Yesterday's post about my father's old coin and stamp collection brought back a memory from the deepest corner of my cranial hard drive.
My mother also had small collection, not of meaningless pieces of metal or envelop affixations, but of something more precious, memories. A large shoebox, most likely for boots, of handwritten letters - in beautiful cursive -- between her and her entire first family in Glasgow.
The letters, and there were hundreds of them, were written on a blue parchment paper, no thicker than an onion skin, that also folded up in a self contained envelop, thus making the entire endeavor lighter and cheaper -- that legendary Scottish thriftiness -- than many 3rd Class International Postage stamps.
Let's not forget this was all in the post-Depression era and my parents were distinctively working class poor.
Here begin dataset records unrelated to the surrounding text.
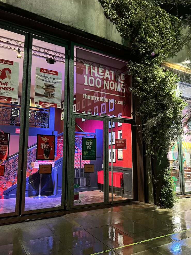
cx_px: 95
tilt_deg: +7.4
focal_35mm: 27
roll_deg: -1.9
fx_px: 199
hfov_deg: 51.4
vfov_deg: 65.3
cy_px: 129
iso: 640
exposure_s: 1/33
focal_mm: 5.7
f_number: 1.5
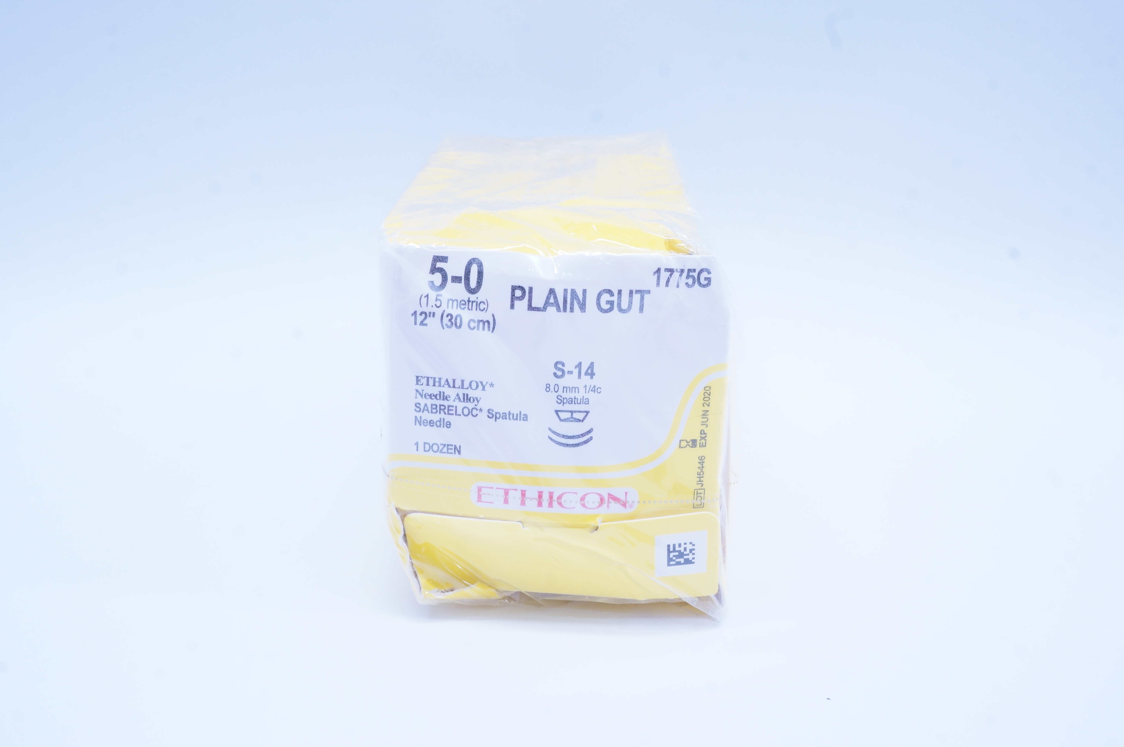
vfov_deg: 32.9
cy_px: 374
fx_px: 1263
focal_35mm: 40
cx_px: 562
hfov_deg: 48.0
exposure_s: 1/10
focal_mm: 27
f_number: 14
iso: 400
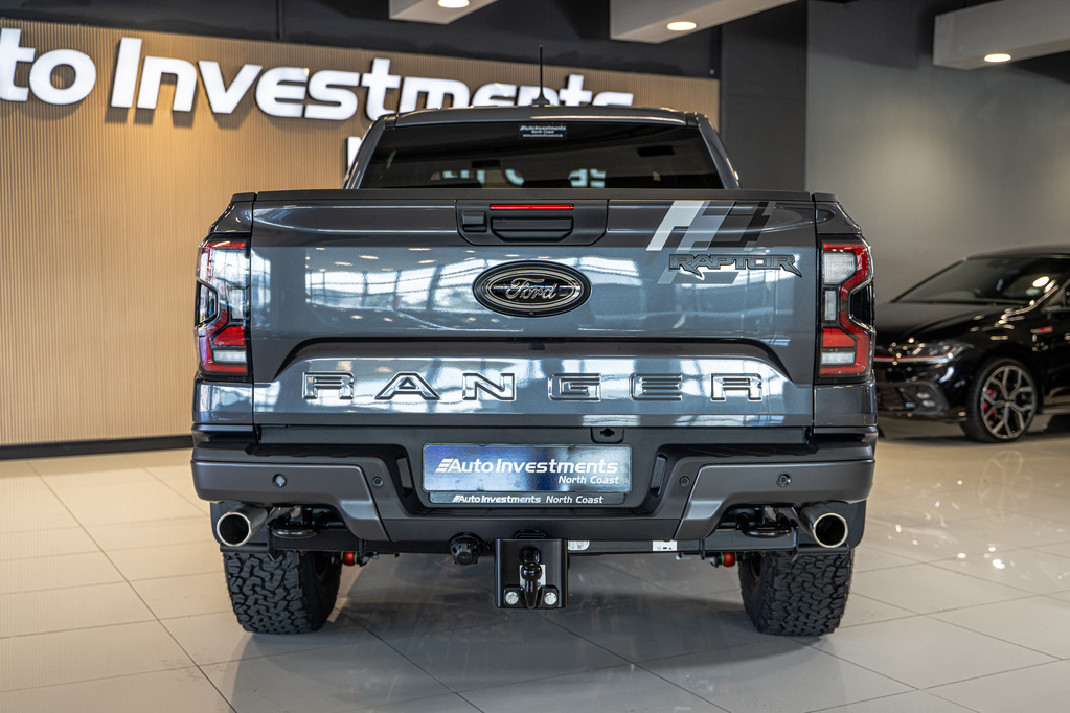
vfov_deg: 31.9
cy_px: 356
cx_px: 535
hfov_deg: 46.4
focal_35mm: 42
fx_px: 1248
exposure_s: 1/125
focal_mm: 42
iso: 500
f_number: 3.5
Also, as a reminder to some who have been reading this blog for some time, my mother and her older sister Mary left Scotland at the ripe ages of 17 & 19, respectively. They boarded a boat -- The Queen Elizabeth -- got a cot in steerage, and crossed the Atlantic to start new lives in NYC.
I can't for the life of me imagine my daughters, at that age, leaving home to go reside in a foreign country.
I was told they came to America because they were great jazz fans of Stan Kenton. But in later years, my mother confided in Deb that the reason for the trip was more consequential. And had much more to do with today's current discussion about Roe v. Wade.
I didn't ask for any more details than that.
But even at a young age, I remember my mother penning those letters. Seated at the kitchen table with a beer, a cigarette, a box of tissues and a heart full of pain and homesickness. Especially after Mary, her older sister, passed away at age 33. It would be hard for me to picture the recipient of those letters, her mother, brothers and other sisters, not to notice the tear stains on each of those missives.
Part of me wishes I could get my hands on that shoebox. And part of me is glad I can't. The last thing I need is to relive her anguish.
Having told this story, I realize that I have inherited about 1/2 her bravery. More than 40 years ago, I left home in upstate NY, bought a one way ticket to Los Angeles, with nothing more than a huge army duffle bag and $100 in my wallet. I was unhoused and slept on the roof of a UCLA frat house for about a month.
She passed onto me something even more important, the ability and the need to excise the hurt through the magic of the written word.
Sorry for not bringing the funny today. Hopefully tomorrow will be better.